The “necessary and proper” idea, though, is up for much debate, and could lead to holes in Miller’s claim, as Vladeck points to lower circuit decisions that federal agents are not given this immunity unless their behavior would be found to be “reasonable.” If these agents are acting outside of their federal authority, that immunity would not be as air-tight.

“Even at its most robust, Supremacy Clause immunity would not preclude a local or state prosecution of ICE officers for all scope-of-employment conduct,” Vladeck says.

Howard Bashman, an appellate lawyer and legal columnist, agrees.

“Even as an argument about state criminal prosecutions, that claim is overstated at best,” he wrote on his blog.

The comments come a week after Democratic Rep.
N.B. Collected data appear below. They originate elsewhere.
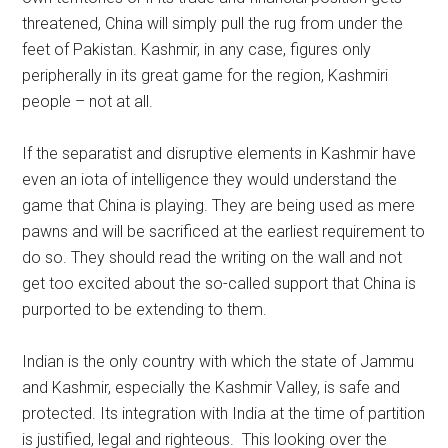
threatened, China will simply pull the rug from under the
feet of Pakistan. Kashmir, in any case, figures only
peripherally in its great game for the region, Kashmiri
people – not at all.
If the separatist and disruptive elements in Kashmir have
even an iota of intelligence they would understand the
game that China is playing. They are being used as mere
pawns and will be sacrificed at the earliest requirement to
do so. They should read the writing on the wall and not
get too excited about the so-called support that China is
purported to be extending to them.
Indian is the only country with which the state of Jammu
and Kashmir, especially the Kashmir Valley, is safe and
protected. Its integration with India at the time of partition
is justified, legal and righteous. This looking over the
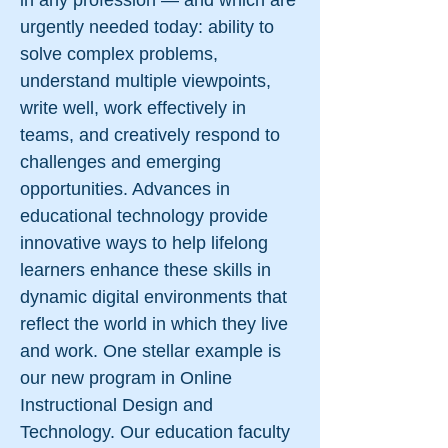
in any profession — and which are
urgently needed today: ability to
solve complex problems,
understand multiple viewpoints,
write well, work effectively in
teams, and creatively respond to
challenges and emerging
opportunities. Advances in
educational technology provide
innovative ways to help lifelong
learners enhance these skills in
dynamic digital environments that
reflect the world in which they live
and work. One stellar example is
our new program in Online
Instructional Design and
Technology. Our education faculty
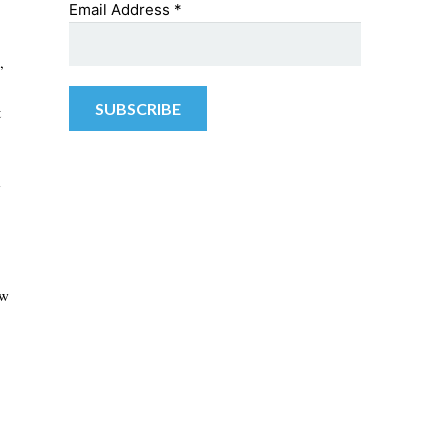
Email Address
*
,
t
w
ew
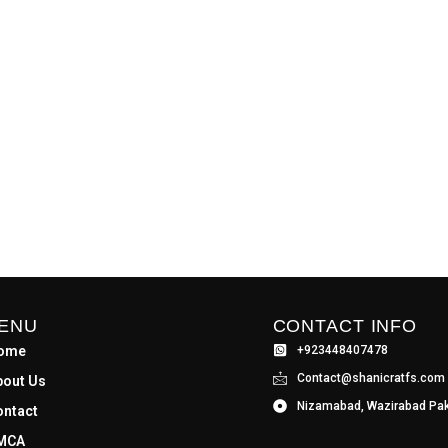
ENU
CONTACT INFO
ome
+923448407478
Contact@shanicratfs.com
bout Us
Nizamabad, Wazirabad Pak
ontact
MCA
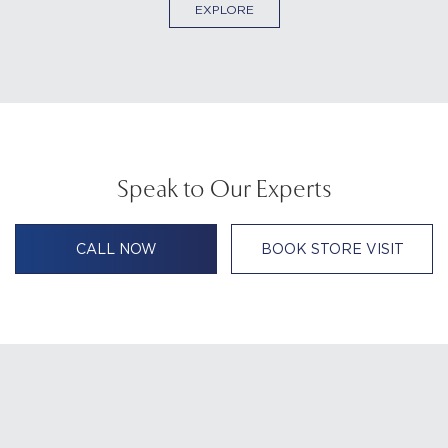
EXPLORE
Speak to Our Experts
CALL NOW
BOOK STORE VISIT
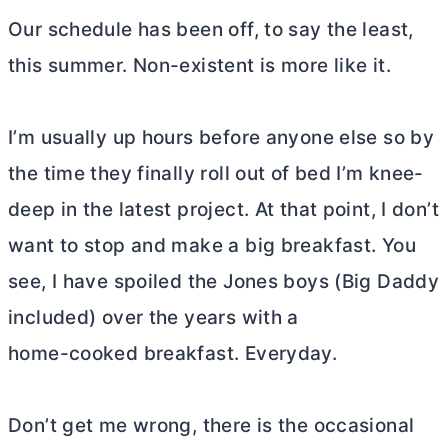
Our schedule has been off, to say the least,
this summer. Non-existent is more like it.
I’m usually up hours before anyone else so by
the time they finally roll out of bed I’m knee-
deep in the latest project. At that point, I don’t
want to stop and make a big breakfast. You
see, I have spoiled the Jones boys (Big Daddy
included) over the years with a
home-cooked breakfast. Everyday.
Don’t get me wrong, there is the occasional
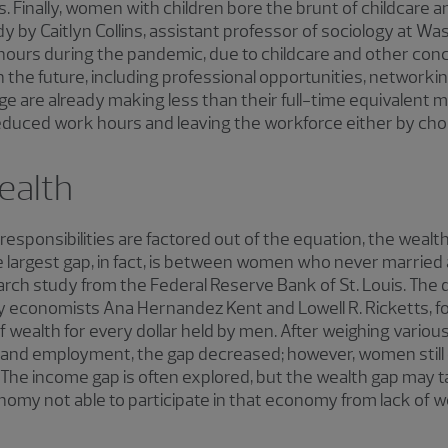
s. Finally, women with children bore the brunt of childcare
y by Caitlyn Collins, assistant professor of sociology at Wa
urs during the pandemic, due to childcare and other concern
n the future, including professional opportunities, networki
e are already making less than their full-time equivalent 
duced work hours and leaving the workforce either by choic
ealth
 responsibilities are factored out of the equation, the we
 largest gap, in fact, is between women who never marrie
arch study from the Federal Reserve Bank of St. Louis. The d
y economists Ana Hernandez Kent and Lowell R. Ricketts,
 wealth for every dollar held by men. After weighing various
nd employment, the gap decreased; however, women still o
. The income gap is often explored, but the wealth gap may t
onomy not able to participate in that economy from lack of w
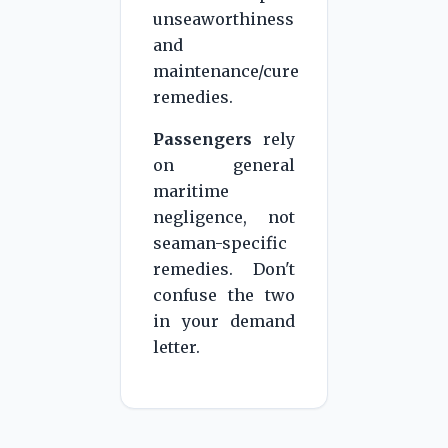
unseaworthiness
and
maintenance/cure
remedies.
Passengers
rely
on general
maritime
negligence, not
seaman-specific
remedies. Don't
confuse the two
in your demand
letter.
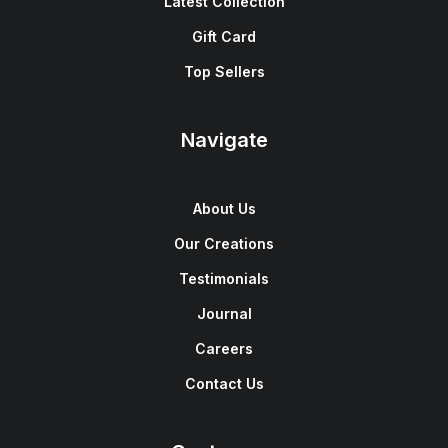
Latest Collection
Gift Card
Top Sellers
Navigate
About Us
Our Creations
Testimonials
Journal
Careers
Contact Us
Dan Goldman, who represents New York, sent a letter to New York City Police Commissioner Jessica Tisch, calling on NYPD officers to be trained and equipped to arrest and prosecute federal agents who break state laws.

“ICE’s own policy makes clear agents cannot assert civil immigration enforcement authority over U.S. citizens,” Goldman wrote to Tisch. “Yet, under the Trump administration, there have been dozens of credible reports—some recorded on video—showing the agency doing exactly that, with violence and impunity.”

Several other District Attorneys and lawmakers claim that their offices would file charges against ICE agents breaking the law. For example, San Francisco District Attorney Brooke Jenkins said her office would review any “clear, excessive use of force” by federal agents and file charges if warranted.